_Work required_:
Beginning with the line that holds "Give the box of the power", write out the remaining lines of the material exactly, the last line included.

_Information supplied_:
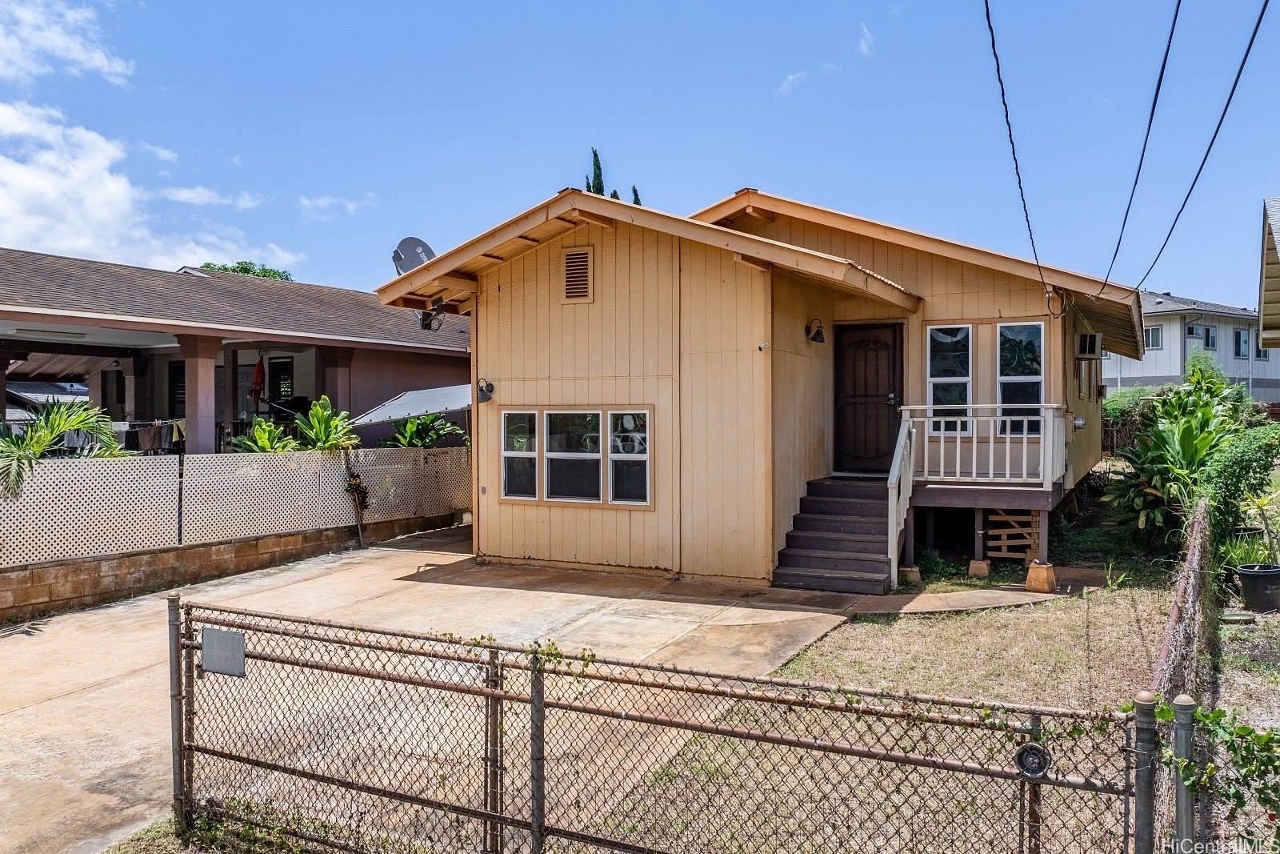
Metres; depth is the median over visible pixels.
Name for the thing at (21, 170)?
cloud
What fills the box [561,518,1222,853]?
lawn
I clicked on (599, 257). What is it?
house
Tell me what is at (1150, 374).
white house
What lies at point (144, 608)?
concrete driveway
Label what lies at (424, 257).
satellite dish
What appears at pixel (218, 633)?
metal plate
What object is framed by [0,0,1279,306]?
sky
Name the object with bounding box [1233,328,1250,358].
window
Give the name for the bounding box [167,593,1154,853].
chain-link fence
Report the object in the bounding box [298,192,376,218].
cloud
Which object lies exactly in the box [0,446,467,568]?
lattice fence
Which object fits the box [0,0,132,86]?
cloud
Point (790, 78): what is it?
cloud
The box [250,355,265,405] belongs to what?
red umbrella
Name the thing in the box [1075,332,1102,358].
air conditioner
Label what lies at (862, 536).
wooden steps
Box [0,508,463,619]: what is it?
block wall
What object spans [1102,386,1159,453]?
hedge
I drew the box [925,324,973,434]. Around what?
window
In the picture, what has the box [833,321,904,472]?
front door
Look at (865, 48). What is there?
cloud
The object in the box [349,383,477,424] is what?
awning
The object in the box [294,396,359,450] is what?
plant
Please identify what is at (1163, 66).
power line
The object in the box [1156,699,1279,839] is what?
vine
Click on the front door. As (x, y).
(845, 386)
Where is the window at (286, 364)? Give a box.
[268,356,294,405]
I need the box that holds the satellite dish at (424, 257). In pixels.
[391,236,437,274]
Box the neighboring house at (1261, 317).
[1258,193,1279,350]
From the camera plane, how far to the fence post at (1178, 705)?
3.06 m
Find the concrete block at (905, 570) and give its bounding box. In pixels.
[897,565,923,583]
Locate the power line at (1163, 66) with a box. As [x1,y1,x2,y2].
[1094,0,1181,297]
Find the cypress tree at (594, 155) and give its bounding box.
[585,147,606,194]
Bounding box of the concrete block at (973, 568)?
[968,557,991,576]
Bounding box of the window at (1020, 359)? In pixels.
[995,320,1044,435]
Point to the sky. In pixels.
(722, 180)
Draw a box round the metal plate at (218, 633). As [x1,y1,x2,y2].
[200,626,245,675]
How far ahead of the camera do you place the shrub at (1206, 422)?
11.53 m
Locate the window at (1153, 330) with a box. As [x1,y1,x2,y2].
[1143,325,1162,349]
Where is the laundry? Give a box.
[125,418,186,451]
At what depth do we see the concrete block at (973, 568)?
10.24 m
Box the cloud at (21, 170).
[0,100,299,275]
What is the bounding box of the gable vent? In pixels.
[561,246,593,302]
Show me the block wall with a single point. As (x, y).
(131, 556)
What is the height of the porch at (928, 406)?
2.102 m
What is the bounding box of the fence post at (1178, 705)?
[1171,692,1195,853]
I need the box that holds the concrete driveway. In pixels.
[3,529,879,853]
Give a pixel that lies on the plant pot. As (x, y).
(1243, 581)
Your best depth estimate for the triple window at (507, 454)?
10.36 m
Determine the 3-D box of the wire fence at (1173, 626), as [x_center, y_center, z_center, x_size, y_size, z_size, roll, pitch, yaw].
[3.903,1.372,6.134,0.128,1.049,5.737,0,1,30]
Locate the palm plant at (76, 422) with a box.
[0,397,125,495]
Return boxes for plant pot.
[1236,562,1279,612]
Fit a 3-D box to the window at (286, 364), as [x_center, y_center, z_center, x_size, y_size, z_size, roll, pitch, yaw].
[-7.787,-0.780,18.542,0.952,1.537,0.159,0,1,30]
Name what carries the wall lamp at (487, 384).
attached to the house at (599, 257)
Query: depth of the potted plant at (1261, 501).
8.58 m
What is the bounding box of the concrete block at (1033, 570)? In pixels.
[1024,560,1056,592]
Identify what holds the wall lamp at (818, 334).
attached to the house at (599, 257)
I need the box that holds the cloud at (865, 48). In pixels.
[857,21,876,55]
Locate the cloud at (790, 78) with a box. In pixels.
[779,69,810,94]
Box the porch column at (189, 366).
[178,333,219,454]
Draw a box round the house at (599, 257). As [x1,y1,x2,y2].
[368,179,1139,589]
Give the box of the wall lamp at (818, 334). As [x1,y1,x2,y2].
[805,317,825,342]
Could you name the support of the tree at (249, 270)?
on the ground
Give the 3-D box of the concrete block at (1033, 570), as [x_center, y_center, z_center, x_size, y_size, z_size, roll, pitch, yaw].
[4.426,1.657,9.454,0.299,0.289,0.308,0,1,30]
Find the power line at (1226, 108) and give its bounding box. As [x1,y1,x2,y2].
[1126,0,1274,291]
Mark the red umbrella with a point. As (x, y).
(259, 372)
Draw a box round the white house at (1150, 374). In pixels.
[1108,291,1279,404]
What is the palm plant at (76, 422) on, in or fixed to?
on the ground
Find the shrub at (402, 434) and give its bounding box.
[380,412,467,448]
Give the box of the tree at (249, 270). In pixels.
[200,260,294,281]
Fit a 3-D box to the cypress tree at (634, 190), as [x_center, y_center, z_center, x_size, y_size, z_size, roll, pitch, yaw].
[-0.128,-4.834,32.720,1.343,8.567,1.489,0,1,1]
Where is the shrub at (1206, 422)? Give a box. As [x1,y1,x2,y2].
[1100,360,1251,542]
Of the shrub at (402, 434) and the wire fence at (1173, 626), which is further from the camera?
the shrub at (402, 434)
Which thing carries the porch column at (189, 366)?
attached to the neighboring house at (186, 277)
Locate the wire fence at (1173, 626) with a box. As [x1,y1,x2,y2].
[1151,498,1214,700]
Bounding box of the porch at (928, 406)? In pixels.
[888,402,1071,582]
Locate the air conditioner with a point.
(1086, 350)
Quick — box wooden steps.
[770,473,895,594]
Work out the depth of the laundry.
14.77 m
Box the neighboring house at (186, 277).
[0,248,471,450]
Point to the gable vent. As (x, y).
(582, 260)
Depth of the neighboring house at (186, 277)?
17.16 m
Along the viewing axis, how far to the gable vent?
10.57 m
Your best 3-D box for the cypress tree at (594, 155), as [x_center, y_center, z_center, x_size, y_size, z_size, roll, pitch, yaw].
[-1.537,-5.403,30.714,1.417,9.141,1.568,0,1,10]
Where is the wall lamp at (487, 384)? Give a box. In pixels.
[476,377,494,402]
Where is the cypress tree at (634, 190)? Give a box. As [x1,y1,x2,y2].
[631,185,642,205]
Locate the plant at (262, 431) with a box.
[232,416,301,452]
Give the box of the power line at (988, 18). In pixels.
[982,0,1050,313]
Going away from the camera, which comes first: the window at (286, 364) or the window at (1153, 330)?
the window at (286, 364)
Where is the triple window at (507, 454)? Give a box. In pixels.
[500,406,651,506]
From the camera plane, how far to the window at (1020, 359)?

_Written response_:
Give the box of the power line at (988, 18). In pixels.
[982,0,1050,313]
Going away from the camera, which comes first: the window at (286, 364) or the window at (1153, 330)?
the window at (286, 364)
Where is the triple window at (507, 454)? Give a box. In pixels.
[500,406,651,506]
From the camera plane, how far to the window at (1020, 359)?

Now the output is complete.